From a set of raw data I am creating a sum of Amount, grouped by Partner and Type in a pivot table. 

I need to get the average of those sum values but in a separate table and grouped by a new dimension, Band and then Type as before.

So I am creating a set as below -

=sum          ({$<Type>}                     (aggr ({$<Type>}Amount), Partner))

What I can't work out is how to find the average of that set of values.

I hope that makes sense.

Thanks

Lee

1 Solution

Accepted Solutions
swuehl
MVP
MVP

In summary table, I think you'll get the totals of POC in each line using

=Sum({<Legitimate ={1}>} total<Type>  Amount)

so the average could be

=Sum({<Legitimate ={1}>} total<Type>  Amount) /count(DISTINCT Partner)

Is this what you are looking for?

View solution in original post

4 Replies
swuehl
MVP
MVP

Lee,

could you post some lines of sample data, maybe with an Inline table together with your expected results? Or a small sample app?

In your above expression, I am not sure what you want to achieve with {$<Type>} ? Maybe you want to use the total qualifier with dimensions, like total<Type> ?

Again, I think I have not fully understood your requirements, so some sample data and expected results would really help me.

Regards,

Stefan

Not applicable
Author

Hi,

I have uploaded a sample of the document.  On the front page you will see a table called Scorecard POC.

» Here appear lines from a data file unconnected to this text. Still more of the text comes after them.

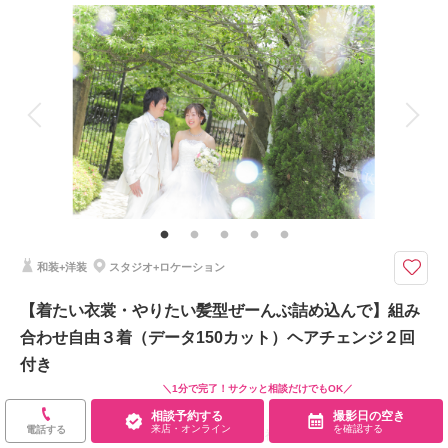
撮影料
新婦衣装2着
新郎衣装2着
着付け
ヘアメイク
小物一式
アルバム
データ 100 カット
台紙付写真
衣装追加
会食
挙式
家族と撮影
家族用衣装レンタル
ペットと撮影
その他含むもの
ヘアチェンジ１回
撮影データ100カット以上付！ヘアチェンジもついてます
衣裳+アクセサリー小物+ヘア・メイク+撮影+全データ（100ｶｯﾄ以上）+ヘ
和装+洋装
スタジオ+ロケーション
アチェンジ１回が含まれたﾌﾟﾗﾝ。
【着たい衣裳・やりたい髪型ぜーんぶ詰め込んで】組み
合わせ自由３着（データ150カット）ヘアチェンジ２回
このプランで撮影可能な撮影レポート
付き
撮影日：
2023年5月29日
撮影場所：
サクラヒルズ創寫舘敷地内
（岐阜）
＼1分で完了！サクッと相談だけでもOK／
256,700
￥
（税込）
相談予約する
撮影日の空き
来店・オンライン
を確認する
電話する
土日祝UP料金：
￥22,000
（税込）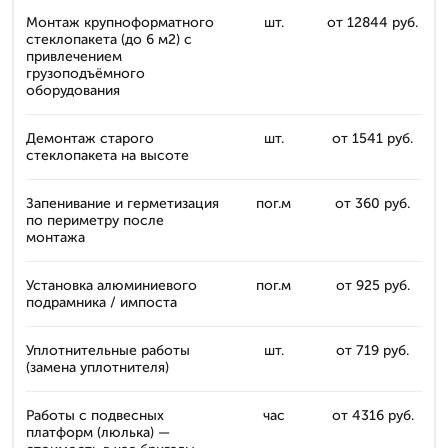
Монтаж крупноформатного
шт.
от 12844 руб.
стеклопакета (до 6 м2) с
привлечением
грузоподъёмного
оборудования
Демонтаж старого
шт.
от 1541 руб.
стеклопакета на высоте
Запенивание и герметизация
пог.м
от 360 руб.
по периметру после
монтажа
Установка алюминиевого
пог.м
от 925 руб.
подрамника / импоста
Уплотнительные работы
шт.
от 719 руб.
(замена уплотнителя)
Работы с подвесных
час
от 4316 руб.
платформ (люлька) —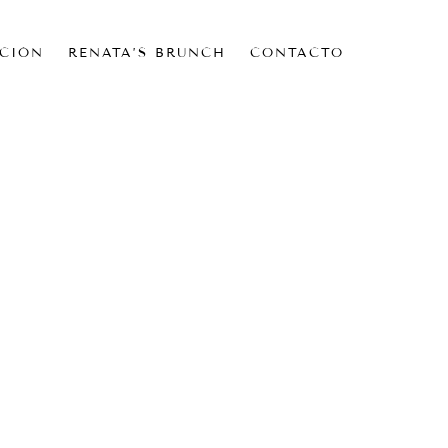
CIÓN
RENATA’S BRUNCH
CONTACTO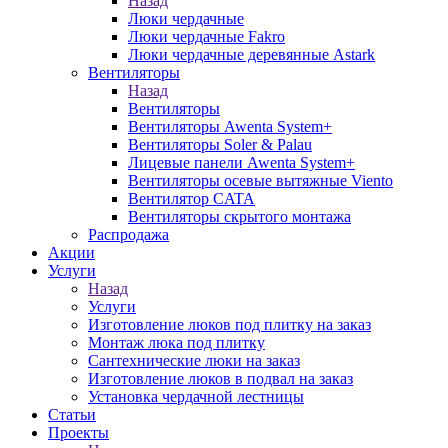
Назад
Люки чердачные
Люки чердачные Fakro
Люки чердачные деревянные Astark
Вентиляторы
Назад
Вентиляторы
Вентиляторы Awenta System+
Вентиляторы Soler & Palau
Лицевые панели Awenta System+
Вентиляторы осевые вытяжные Viento
Вентилятор CATA
Вентиляторы скрытого монтажа
Распродажа
Акции
Услуги
Назад
Услуги
Изготовление люков под плитку на заказ
Монтаж люка под плитку
Сантехнические люки на заказ
Изготовление люков в подвал на заказ
Установка чердачной лестницы
Статьи
Проекты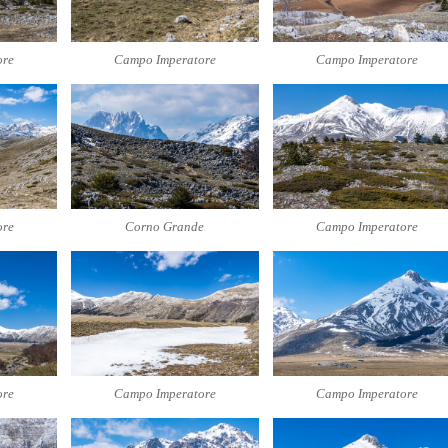
ore
Campo Imperatore
Campo Imperatore
ore
Corno Grande
Campo Imperatore
ore
Campo Imperatore
Campo Imperatore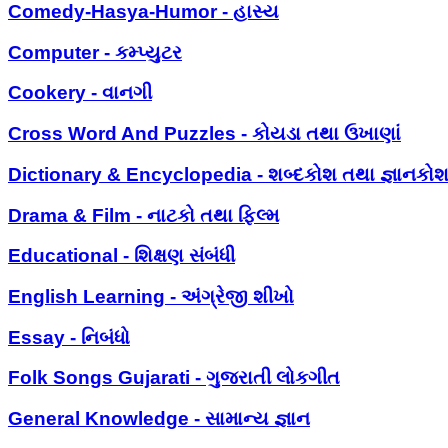
Comedy-Hasya-Humor - હાસ્ય
Computer - કમ્પ્યુટર
Cookery - વાનગી
Cross Word And Puzzles - કોયડા તથા ઉખાણાં
Dictionary & Encyclopedia - શબ્દકોશ તથા જ્ઞાનકો
Drama & Film - નાટકો તથા ફિલ્મ
Educational - શિક્ષણ સંબંધી
English Learning - અંગ્રેજી શીખો
Essay - નિબંધો
Folk Songs Gujarati - ગુજરાતી લોકગીત
General Knowledge - સામાન્ય જ્ઞાન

Above that is another table called summary.  The summary table needs to total the Scorecard column values and average it over the Scorecard data.

If you average it over the raw data, the number is not as required.  So what I was trying to do was create a dataset mirroring the Scorecard values by type and avg them out over the distinct partner count.

Hope that helps.

Lee

swuehl
MVP
MVP

In summary table, I think you'll get the totals of POC in each line using

=Sum({<Legitimate ={1}>} total<Type>  Amount)

so the average could be

=Sum({<Legitimate ={1}>} total<Type>  Amount) /count(DISTINCT Partner)

Is this what you are looking for?

Not applicable
Author

Thank you so much, that is perfect